Records from a data collection:
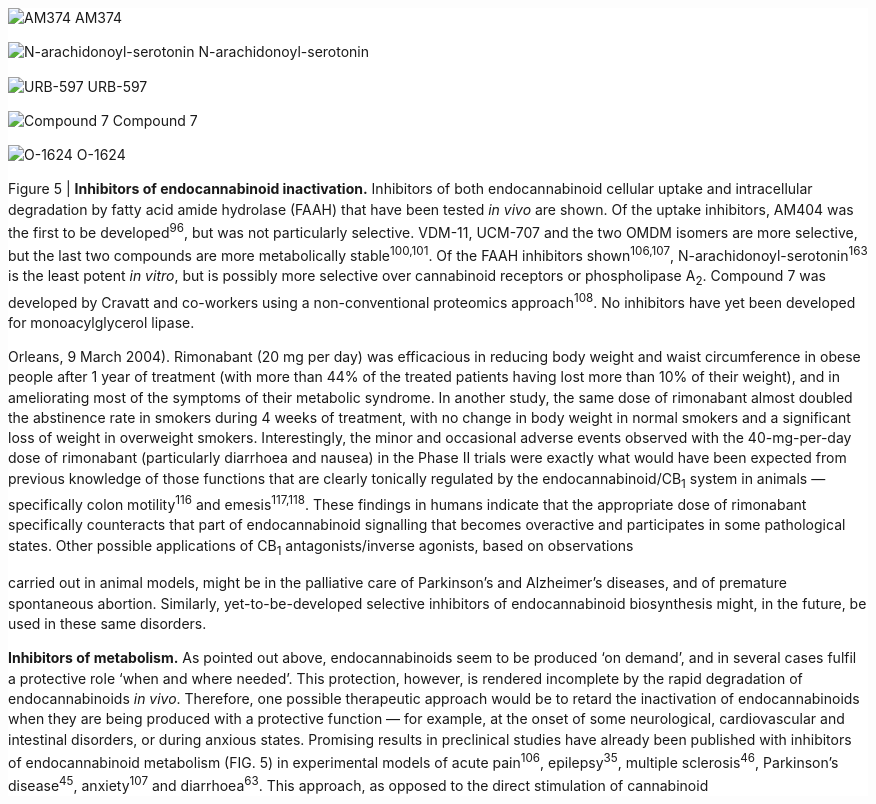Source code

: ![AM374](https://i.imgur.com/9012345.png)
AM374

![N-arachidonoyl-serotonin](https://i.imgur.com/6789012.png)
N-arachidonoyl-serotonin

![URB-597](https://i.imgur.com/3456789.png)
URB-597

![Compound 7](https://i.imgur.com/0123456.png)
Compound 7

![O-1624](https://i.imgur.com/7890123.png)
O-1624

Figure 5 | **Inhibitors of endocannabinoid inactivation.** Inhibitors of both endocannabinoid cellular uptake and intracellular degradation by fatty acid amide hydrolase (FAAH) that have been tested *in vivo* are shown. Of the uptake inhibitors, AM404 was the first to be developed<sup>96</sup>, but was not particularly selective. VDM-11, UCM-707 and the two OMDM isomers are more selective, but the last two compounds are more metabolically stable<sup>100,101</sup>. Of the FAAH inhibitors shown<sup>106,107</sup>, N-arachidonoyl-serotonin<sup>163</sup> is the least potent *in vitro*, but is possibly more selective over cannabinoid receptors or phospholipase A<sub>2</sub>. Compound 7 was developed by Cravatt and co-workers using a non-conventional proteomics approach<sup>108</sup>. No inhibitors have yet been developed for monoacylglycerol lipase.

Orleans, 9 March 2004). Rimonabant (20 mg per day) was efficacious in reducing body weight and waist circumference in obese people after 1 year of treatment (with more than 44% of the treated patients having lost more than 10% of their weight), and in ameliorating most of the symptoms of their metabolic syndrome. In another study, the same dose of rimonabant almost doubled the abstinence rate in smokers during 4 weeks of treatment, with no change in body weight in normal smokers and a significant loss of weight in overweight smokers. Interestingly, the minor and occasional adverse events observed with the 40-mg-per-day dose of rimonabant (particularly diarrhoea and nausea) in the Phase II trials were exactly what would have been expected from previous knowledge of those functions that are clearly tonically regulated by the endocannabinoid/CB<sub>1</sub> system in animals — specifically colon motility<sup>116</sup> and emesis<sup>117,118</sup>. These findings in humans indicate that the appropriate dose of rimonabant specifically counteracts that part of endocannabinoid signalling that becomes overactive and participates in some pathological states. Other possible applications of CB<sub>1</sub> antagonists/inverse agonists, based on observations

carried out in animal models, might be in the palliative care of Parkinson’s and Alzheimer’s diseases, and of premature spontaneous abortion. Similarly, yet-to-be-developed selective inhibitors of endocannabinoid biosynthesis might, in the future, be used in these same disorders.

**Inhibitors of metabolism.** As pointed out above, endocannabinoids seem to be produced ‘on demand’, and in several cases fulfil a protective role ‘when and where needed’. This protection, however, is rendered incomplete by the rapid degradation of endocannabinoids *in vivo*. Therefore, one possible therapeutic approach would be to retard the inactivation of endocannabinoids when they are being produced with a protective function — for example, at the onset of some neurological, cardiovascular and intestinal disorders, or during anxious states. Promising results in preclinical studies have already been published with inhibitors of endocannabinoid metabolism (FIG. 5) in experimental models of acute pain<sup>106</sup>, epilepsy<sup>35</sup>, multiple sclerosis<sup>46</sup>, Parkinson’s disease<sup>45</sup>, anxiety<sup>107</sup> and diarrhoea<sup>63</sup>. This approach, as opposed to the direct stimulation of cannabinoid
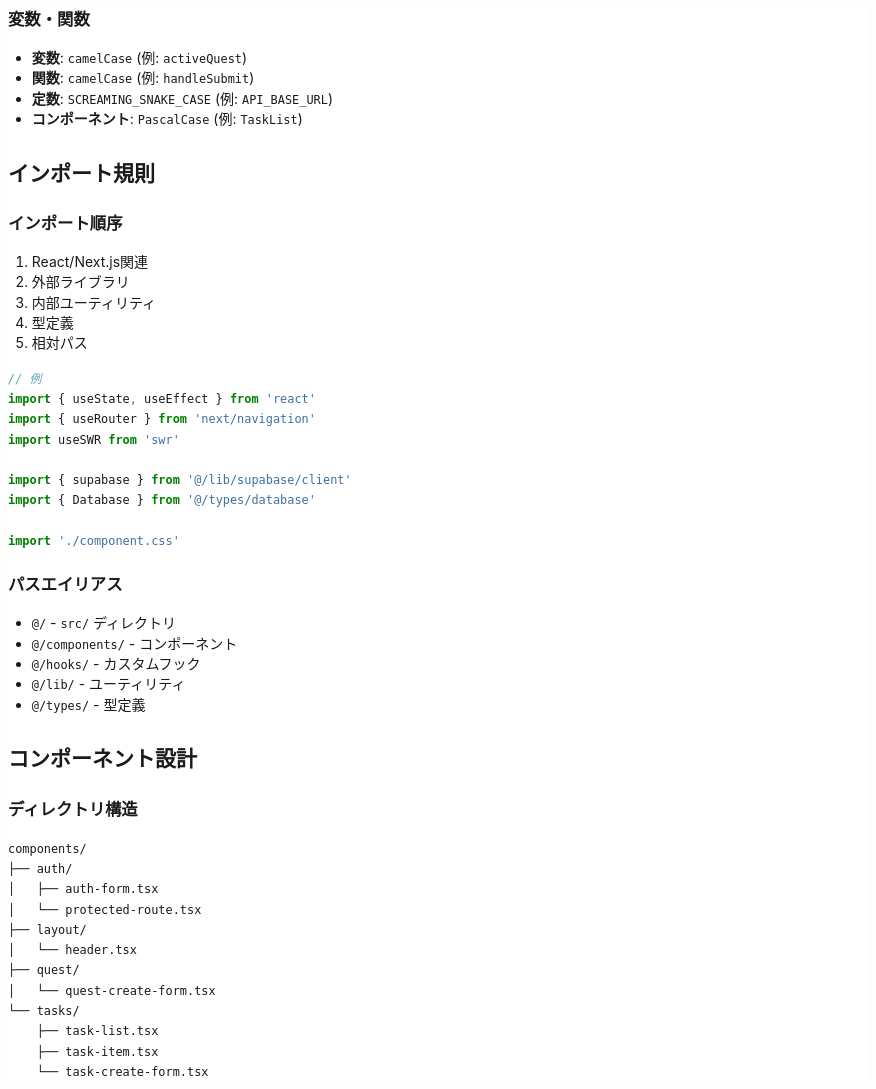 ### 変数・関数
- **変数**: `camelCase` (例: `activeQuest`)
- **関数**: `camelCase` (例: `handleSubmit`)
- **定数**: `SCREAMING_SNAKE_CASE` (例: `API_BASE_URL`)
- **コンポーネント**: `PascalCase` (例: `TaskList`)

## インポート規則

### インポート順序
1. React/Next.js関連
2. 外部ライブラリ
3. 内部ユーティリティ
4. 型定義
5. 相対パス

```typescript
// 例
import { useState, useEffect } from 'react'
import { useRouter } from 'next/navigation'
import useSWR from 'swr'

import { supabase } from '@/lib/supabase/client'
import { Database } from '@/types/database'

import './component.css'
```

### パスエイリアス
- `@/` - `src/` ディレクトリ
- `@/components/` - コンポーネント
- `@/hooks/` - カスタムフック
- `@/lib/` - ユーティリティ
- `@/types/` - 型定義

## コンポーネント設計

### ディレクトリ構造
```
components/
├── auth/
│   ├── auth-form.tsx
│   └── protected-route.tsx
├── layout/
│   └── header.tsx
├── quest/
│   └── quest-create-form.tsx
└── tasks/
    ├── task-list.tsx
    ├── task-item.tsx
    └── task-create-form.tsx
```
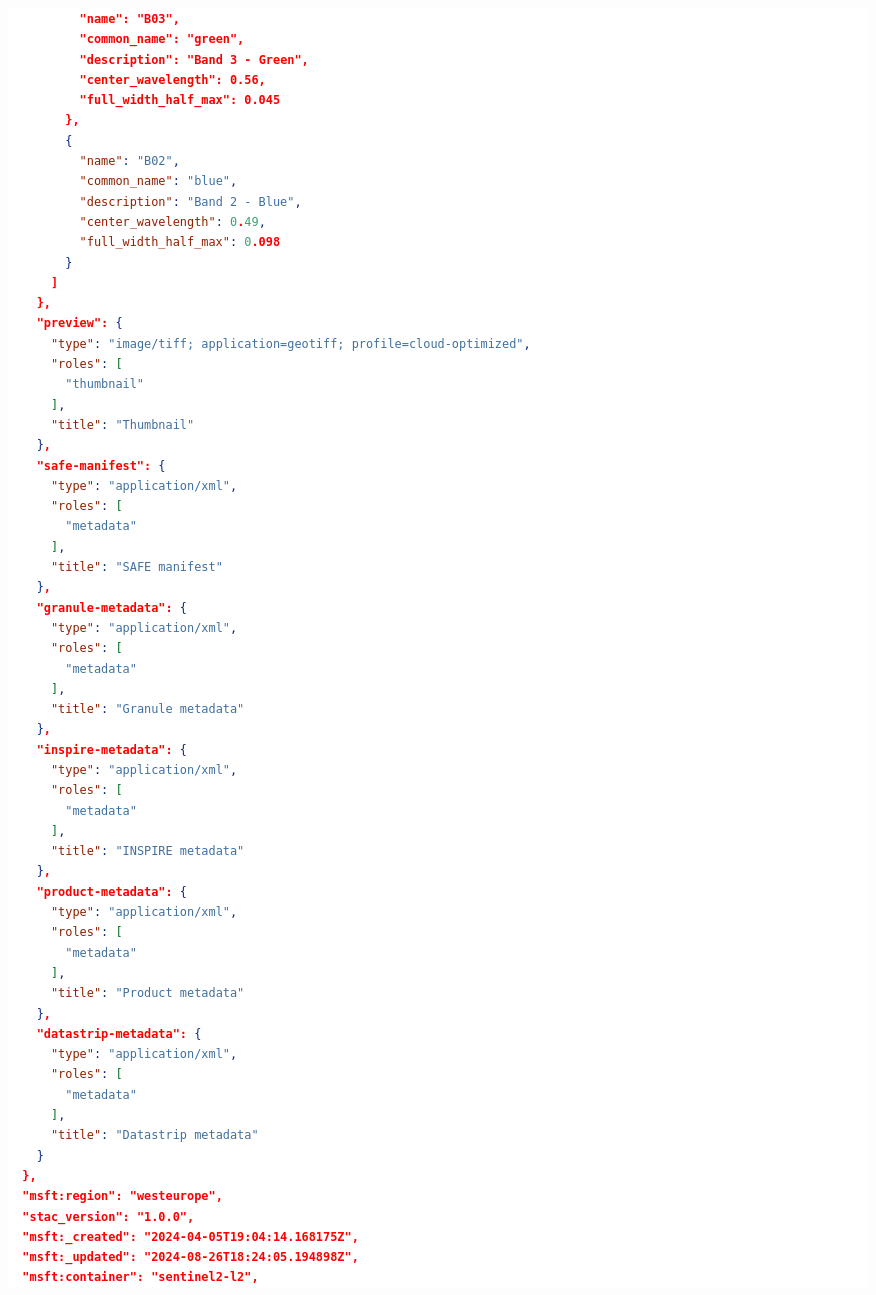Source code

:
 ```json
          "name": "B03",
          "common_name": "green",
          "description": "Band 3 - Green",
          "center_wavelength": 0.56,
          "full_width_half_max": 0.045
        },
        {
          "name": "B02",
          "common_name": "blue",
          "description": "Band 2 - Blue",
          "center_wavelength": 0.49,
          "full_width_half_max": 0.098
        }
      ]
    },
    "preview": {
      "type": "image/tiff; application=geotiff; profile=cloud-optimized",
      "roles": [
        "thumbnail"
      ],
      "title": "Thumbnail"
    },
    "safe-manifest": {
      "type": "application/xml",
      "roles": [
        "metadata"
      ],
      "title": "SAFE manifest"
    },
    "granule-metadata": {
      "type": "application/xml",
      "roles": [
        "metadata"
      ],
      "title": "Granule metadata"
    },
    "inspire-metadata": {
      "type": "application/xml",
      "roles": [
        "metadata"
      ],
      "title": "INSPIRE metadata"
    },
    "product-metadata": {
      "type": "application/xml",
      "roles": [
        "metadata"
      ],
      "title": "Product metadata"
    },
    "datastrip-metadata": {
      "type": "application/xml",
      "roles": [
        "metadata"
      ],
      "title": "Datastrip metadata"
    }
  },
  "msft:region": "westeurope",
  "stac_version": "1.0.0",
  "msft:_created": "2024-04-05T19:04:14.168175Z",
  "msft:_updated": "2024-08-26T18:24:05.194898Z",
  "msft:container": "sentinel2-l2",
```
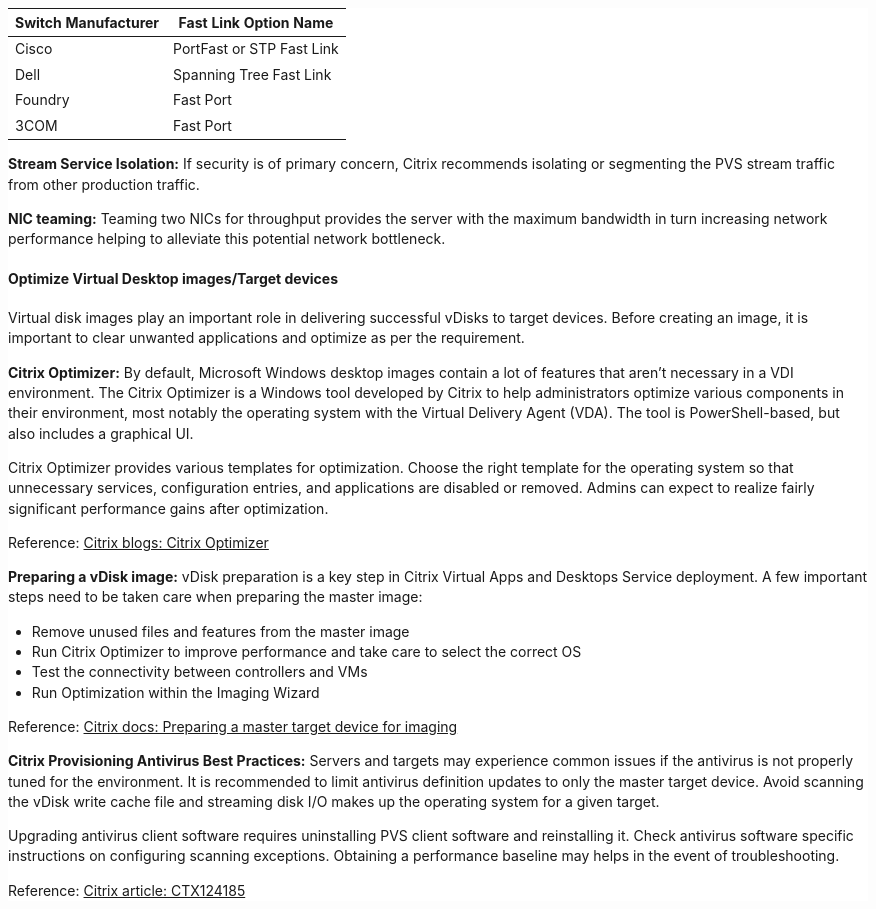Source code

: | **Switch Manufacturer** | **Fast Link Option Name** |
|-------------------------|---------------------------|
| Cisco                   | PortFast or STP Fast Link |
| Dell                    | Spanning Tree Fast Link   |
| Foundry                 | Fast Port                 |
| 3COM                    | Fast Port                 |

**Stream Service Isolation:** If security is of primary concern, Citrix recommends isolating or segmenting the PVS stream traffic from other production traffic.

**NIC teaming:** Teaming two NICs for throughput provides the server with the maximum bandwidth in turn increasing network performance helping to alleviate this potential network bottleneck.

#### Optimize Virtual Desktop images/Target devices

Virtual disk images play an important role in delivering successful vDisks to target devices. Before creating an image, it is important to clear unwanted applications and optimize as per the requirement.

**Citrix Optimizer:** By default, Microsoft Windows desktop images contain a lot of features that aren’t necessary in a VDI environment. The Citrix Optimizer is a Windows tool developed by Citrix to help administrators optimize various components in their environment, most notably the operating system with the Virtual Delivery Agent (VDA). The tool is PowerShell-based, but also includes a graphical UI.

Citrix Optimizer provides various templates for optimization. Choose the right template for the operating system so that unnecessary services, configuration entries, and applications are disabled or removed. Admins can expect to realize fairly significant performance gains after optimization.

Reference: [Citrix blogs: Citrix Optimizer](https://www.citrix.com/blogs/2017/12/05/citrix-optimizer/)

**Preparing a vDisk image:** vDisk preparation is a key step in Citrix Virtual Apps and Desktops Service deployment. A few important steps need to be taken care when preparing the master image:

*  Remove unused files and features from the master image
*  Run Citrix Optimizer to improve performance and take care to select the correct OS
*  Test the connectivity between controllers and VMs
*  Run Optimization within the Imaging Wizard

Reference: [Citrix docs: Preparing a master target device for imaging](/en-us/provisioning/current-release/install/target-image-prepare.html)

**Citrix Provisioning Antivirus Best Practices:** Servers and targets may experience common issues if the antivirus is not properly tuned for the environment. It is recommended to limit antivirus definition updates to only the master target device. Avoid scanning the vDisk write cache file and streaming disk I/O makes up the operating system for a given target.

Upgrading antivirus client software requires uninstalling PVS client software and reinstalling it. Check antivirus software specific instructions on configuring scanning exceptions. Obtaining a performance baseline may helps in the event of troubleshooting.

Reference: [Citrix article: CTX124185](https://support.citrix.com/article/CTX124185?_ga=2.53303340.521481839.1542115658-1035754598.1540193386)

• Task objective:
All lines above that contain "client" are required in the answer.

• Finished exercise:
import { supabase } from '@/lib/supabase/client'
Upgrading antivirus client software requires uninstalling PVS client software and reinstalling it. Check antivirus software specific instructions on configuring scanning exceptions. Obtaining a performance baseline may helps in the event of troubleshooting.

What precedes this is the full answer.